Source: Zhitong Finance APP
Zitong Financial APP learned that UBS analyst John Hodulik gave Walt Disney Company (DIS.US) a "buy" rating with a target price of $215. The analyst believes that the key issues facing Walt Disney Company are the growth of subscriptions directly to the consumer (DTC) business and the resumption of theme parks.
Hodulik believes that Walt Disney Company can revive the growth of DTC business, and his content strategy can improve pricing power.
In Hodulik's view, Walt Disney Company has a strong content brand, and historically, the company has been able to maximize its IP value.
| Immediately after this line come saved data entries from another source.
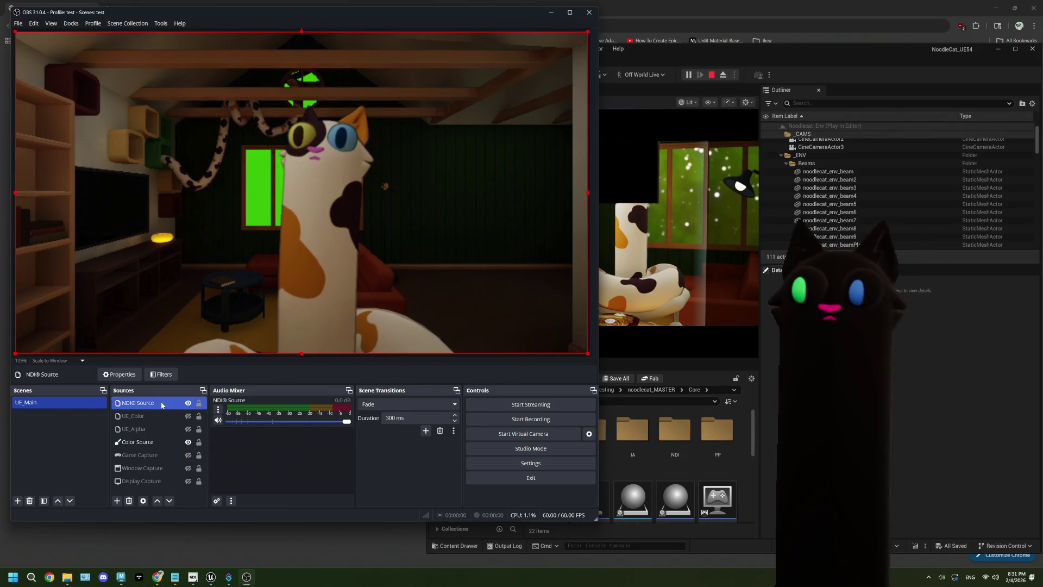
pyautogui.moveTo(588, 354)
pyautogui.mouseDown()
pyautogui.moveTo(501, 302)
pyautogui.moveTo(348, 273)
pyautogui.mouseUp()
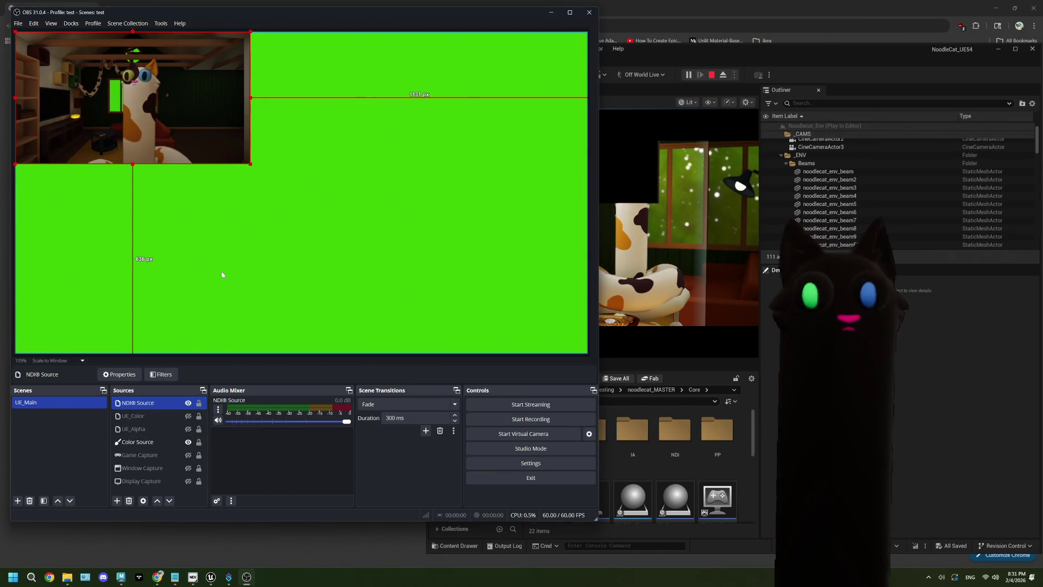
# Step: Change the NDI® Source latency mode to Lowest (unbuffered) and return to Unreal
pyautogui.rightClick(167, 403)
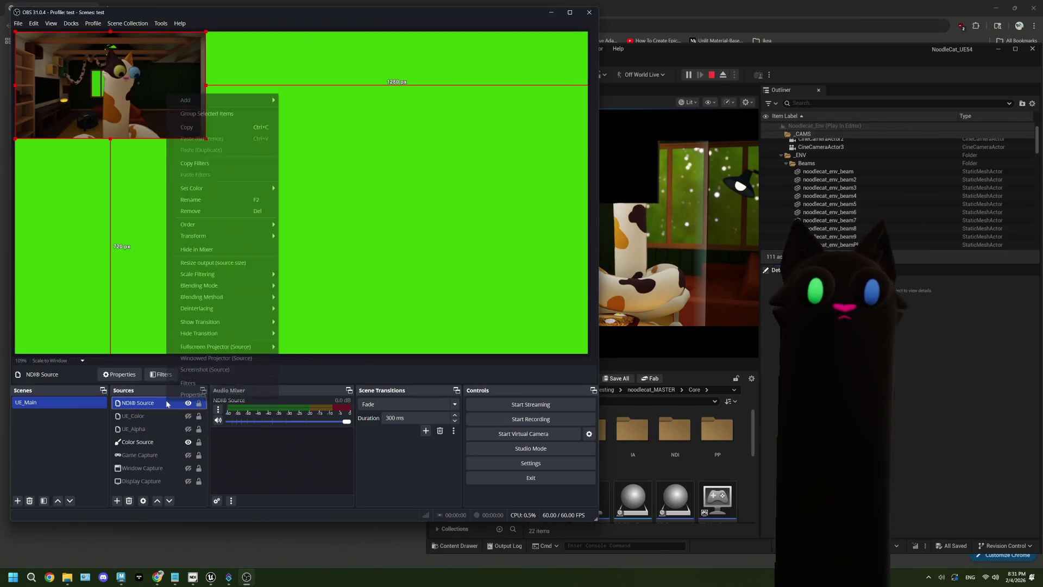
pyautogui.click(192, 394)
Given the strength of the company's content and its global recognition, Hodulik expects Walt Disney Company to have more than 350 million global subscribers by 2024, on a par with industry leader Netflix Inc NFLX.US. With the passage of time, Walt Disney Company has the ability to reduce the input cost per unit of content, narrow the pricing gap, and the economic benefits of the company will also be improved.
The analyst said that the shift to the DTC model would bring Walt Disney Company's valuation to a level similar to that of Netflix Inc, while its improved core film / theme park business would also be a potential driver for the company. He believes that with the promotion of the vaccine, the profit margin and admission rate of the theme park will increase. The leisure travel market will benefit from pent-up demand, while cost-saving measures will bring profit margins to record highs.
Other key catalysts include Walt Disney Company's launch of the Star brand in the new DTC market, including Latin America, Eastern Europe, Thailand, South Korea and Hong Kong, China. The company's Star Wars and Marvel brands will release more content later this year.